[Written exercise a] Translate this sentence from the benchmarks page below into Spanish: "This document describes the benchmarks comparing runtime bytecode generation vs build-time annotation processor generated handlers in Jafar."

[Text extract]
BuildTimeBenchmarks.md

Build-Time Handler Generation Benchmarks

This document describes the benchmarks comparing runtime bytecode generation vs build-time annotation processor generated handlers in Jafar.

Overview

Jafar supports two approaches for typed event handling:

1. Runtime Generation (existing): Handlers generated via ASM bytecode generation at first use
2. Build-Time Generation (new): Handlers generated by annotation processor during compilation

The benchmarks in BuildTimeHandlerBenchmark measure the performance characteristics of both approaches.

Benchmark Configuration

Test Data

• File: test-ap.jfr (Java profiling recording with ExecutionSample events)
• Event Type: jdk.ExecutionSample with complex nested structures (Thread, StackTrace, Method, Class, etc.)
• Complexity: Multiple constant pool resolutions per event (11 different type handlers)

(Dataset records)
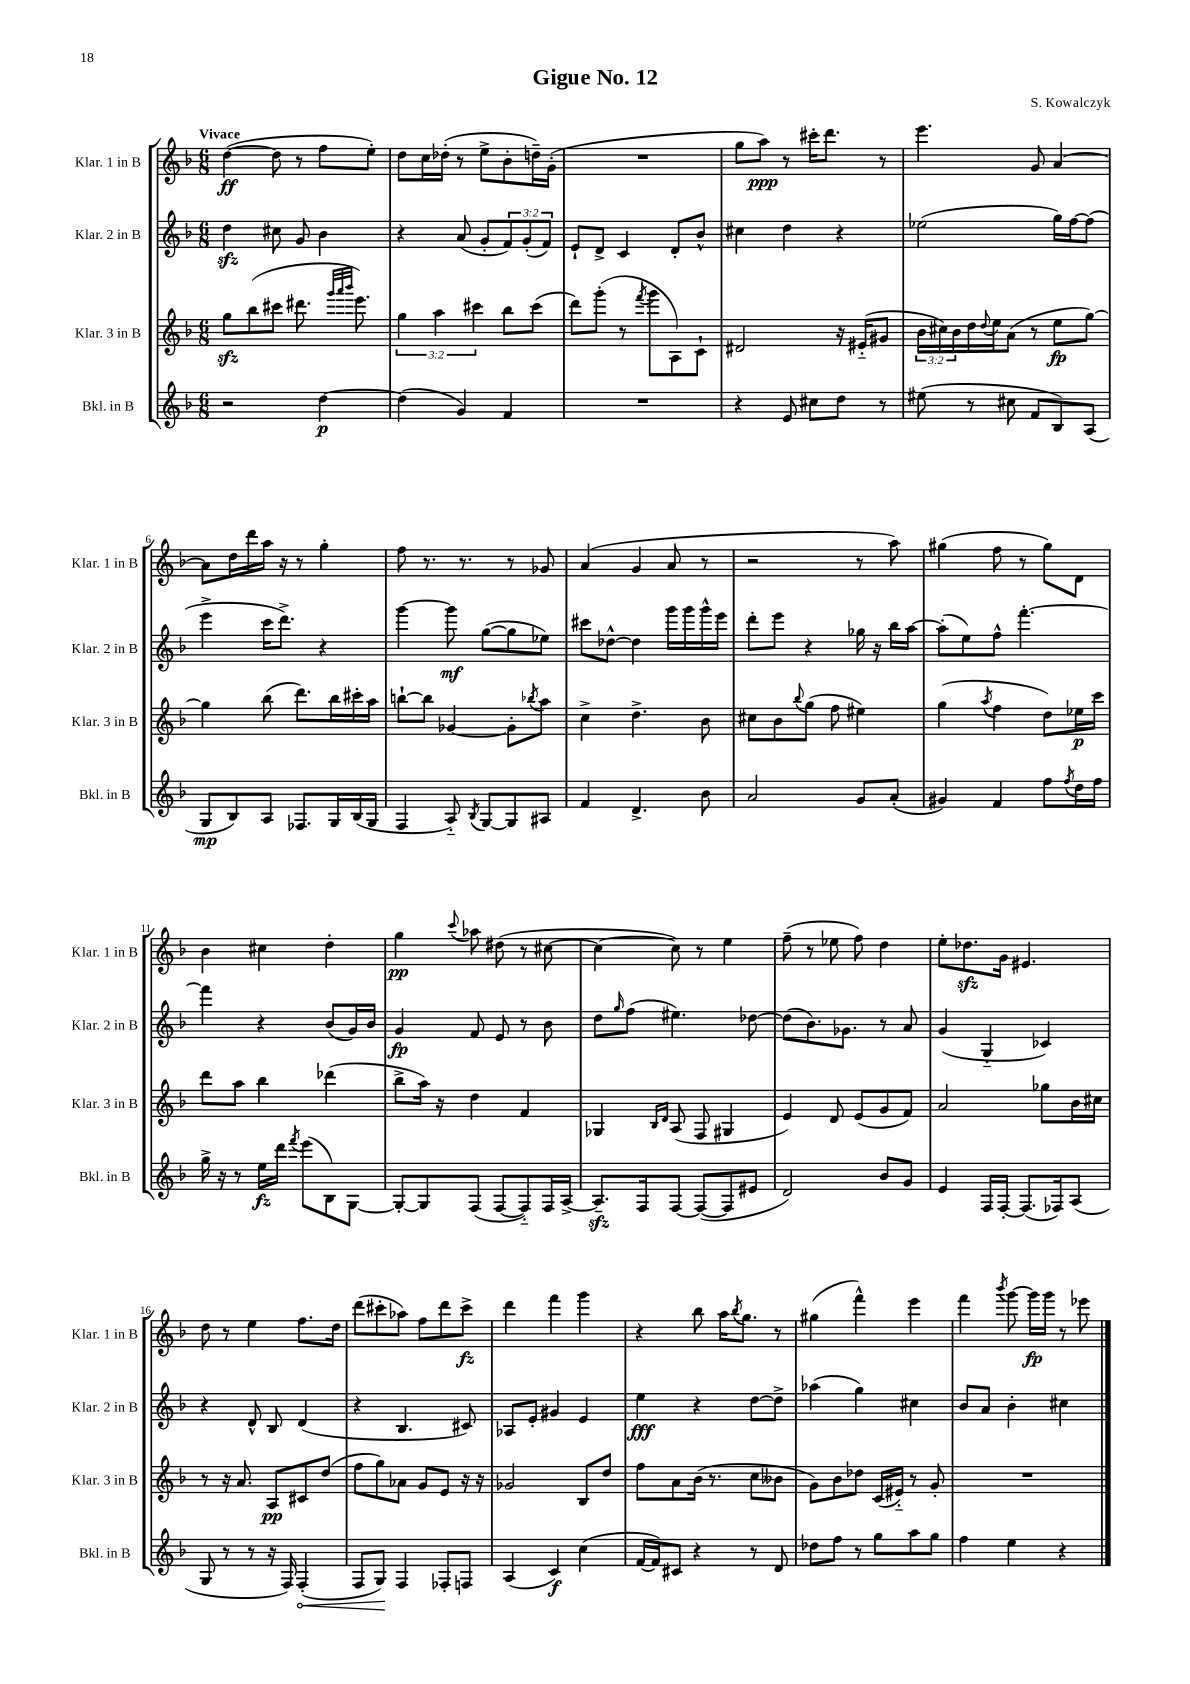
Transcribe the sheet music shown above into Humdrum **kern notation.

**kern	**kern	**kern	**kern
*staff4	*staff3	*staff2	*staff1
*clefG2	*clefG2	*clefG2	*clefG2
*k[b-]	*k[b-]	*k[b-]	*k[b-]
*M6/8	*M6/8	*M6/8	*M6/8
2r	8gg	4dd	([4dd
.	(8bb-	.	.
.	8ccc#	8cc#	8dd]
.	8.ddd#	8g	8r
[4dd	.	4b-	8ff
.	32qqggg	.	.
.	32qqaaa	.	.
.	32qqbbb-	.	.
.	8.eee)	.	.
.	.	.	8ee')
=	=	=	=
(4dd]	6gg	4r	8dd
.	.	.	16cc
.	6aa	.	.
.	.	.	(16dd-'
4g)	.	(8a	8r
.	6ccc#	.	.
.	.	8g'	8ee^
4f	8bb-	12f)	8b-'
.	.	(12g'	.
.	(8ccc#	.	16dd~)
.	.	12f)	.
.	.	.	(16g'
=	=	=	=
2.r	8ddd)	8e`	2.r
.	(8ggg'	8d^	.
.	8r	4c	.
.	8qfff	.	.
.	8ggg	.	.
.	8A)	8d'	.
.	8c`	8b-^^	.
=	=	=	=
4r	2d#	4cc#	8gg
.	.	.	8aa)
8e	.	4dd	8r
8cc#	.	.	16ccc#'
.	.	.	8.ddd
8dd	16r	4r	.
.	(16e#'~	.	.
8r	8g#	.	8r
=	=	=	=
(8ee#	24b-	(2ee-	4.eee
.	24cc#)	.	.
.	24b-	.	.
8r	16dd	.	.
.	8qqdd	.	.
.	16ee	.	.
8cc#	(8a	.	.
8f	8r	.	8g
8B-)	8ee	16gg)	[4a
.	.	[16ff	.
(8A	[8gg)	(8ff]	.
=	=	=	=
8G	4gg]	4eee^	8a]
8B-)	.	.	16dd
.	.	.	16ddd
8A	(8bb-	16ccc	16aa
.	.	8.ddd^)	16r
8.F-	8.ddd)	.	8r
.	.	4r	4gg'
16G	16bb-	.	.
(16B-	16ccc#'	.	.
16G	16aa	.	.
=	=	=	=
4F	[8bb`	[4ggg	8ff
.	8bb]	.	8.r
8A'~)	[4g-	8ggg]	.
.	.	.	8.r
8qB-	.	.	.
[8G	.	([8gg	.
8G]	8g-']	8gg]	8r
.	8qbb-	.	.
8A#	8aa	8ee-)	8g-
=	=	=	=
4f	4cc^	8ccc#	(4a
.	.	[8dd-^^	.
4.d^	4.dd^	4dd-]	4g
.	.	16ggg	8a
.	.	16ggg	.
8b-	8b-	16ggg^^	8r
.	.	16eee	.
=	=	=	=
2a	8cc#	8ddd'	2r
.	8b-	8eee	.
.	8qqbb-	.	.
.	(8gg	4r	.
.	8ff	.	.
8g	4ee#)	16gg-	8r
.	.	16r	.
(8a'	.	16bb-	8aa)
.	.	[16aa	.
=	=	=	=
4g#)	(4gg	(8aa']	(4gg#
.	.	8ee)	.
.	8qaa	.	.
4f	4ff	8ff^^	8ff
.	.	[4.fff'	8r
8ff	8dd)	.	8gg#)
8qff	.	.	.
16dd	16ee-	.	8d
16ff	16ccc	.	.
=	=	=	=
16gg^	8ddd	4fff]	4b-
16r	.	.	.
8r	8aa	.	.
16ee	4bb-	4r	4cc#
16ddd	.	.	.
8qfff	.	.	.
(8eee	.	.	.
8B-)	(4ddd-	(8b-	4dd'
[8G	.	16g)	.
.	.	16b-	.
=	=	=	=
8G'_	8bb-^	4g	4gg
8G]	16aa)	.	.
.	16r	.	.
.	.	.	8qqccc
(8F	4dd	8f	8aa-
[8F	.	8e	(8dd#
8F'~])	4f	8r	8r
16F	.	8b-	[8cc#
[16A^	.	.	.
=	=	=	=
8.A~]	4G-	8dd	4cc#_
.	.	16qqgg	.
.	.	(8ff	.
16F	.	.	.
.	16qqB-	.	.
.	16qqd	.	.
[8F	(8A	4.ee#)	8cc#])
(8F_	8F	.	8r
8F]	4G#	.	4ee
8e#	.	[8dd-	.
=	=	=	=
2d)	4e)	(8dd-]	(8ff~
.	.	8.b-)	8r
.	8d	.	8ee-
.	.	8.g-	.
.	(8e	.	8ff)
8b-	8g	8r	4dd
8g	8f)	8a	.
=	=	=	=
4e	2a	(4g	8ee'
.	.	.	8.dd-
16F	.	4G'~	.
[16F'	.	.	16g
(8.F]	.	.	4.e#
.	8gg-	4c-)	.
16F-)	.	.	.
(8A	16b-	.	.
.	16cc#	.	.
=	=	=	=
8G	8r	4r	8dd
8r	16r	.	8r
.	8.a	.	.
8r	.	8d^^	4ee
16r	8A	8B-	.
16F)	.	.	.
(4F'	8c#	(4d	8.ff
.	(8dd	.	.
.	.	.	16dd
=	=	=	=
8F	8ff	4r	(8ddd
8G)	8gg)	.	8ccc#'
4F	8a-	4.B-	8aa-)
.	8g	.	8ff
8F-'	8e	.	8ddd
8F	16r	8c#)	8ccc#^
.	16r	.	.
=	=	=	=
(4A	2g-	8A-	4ddd
.	.	8e'	.
4c)	.	4g#	4fff
(4cc	8B-	4e	4ggg
.	8dd	.	.
=	=	=	=
[16f	8ff	4ee	4r
16f])	.	.	.
8c#	8a	.	.
4r	(16b-	4r	8bb-
.	8.r	.	.
.	.	.	16aa
.	.	.	8qbb-
.	.	.	8.gg
8r	8cc	[8dd	.
8d	8b--	8dd^]	8r
=	=	=	=
8dd-	8g)	(4aa-	(4gg#
8ff	8b-	.	.
8r	8dd-	4gg)	4fff^^)
8gg	(16c	.	.
.	16e#'~)	.	.
8aa	8r	4cc#	4eee
8gg	8g'	.	.
=	=	=	=
4ff	2.r	8b-	4fff
.	.	8a	.
.	.	.	8qbbb-
4ee	.	4b-'	[8ggg
.	.	.	16ggg]
.	.	.	16ggg
4r	.	4cc#	8r
.	.	.	8eee-
==	==	==	==
*-	*-	*-	*-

[Written exercise b] Count how many lines of the listing above contain the string "kern", and reply with the number alone.

[Written solution a] Este documento describe los benchmarks que comparan la generación de bytecode en tiempo de ejecución con los manejadores generados en tiempo de compilación por el procesador de anotaciones en Jafar.

[Written solution b] 2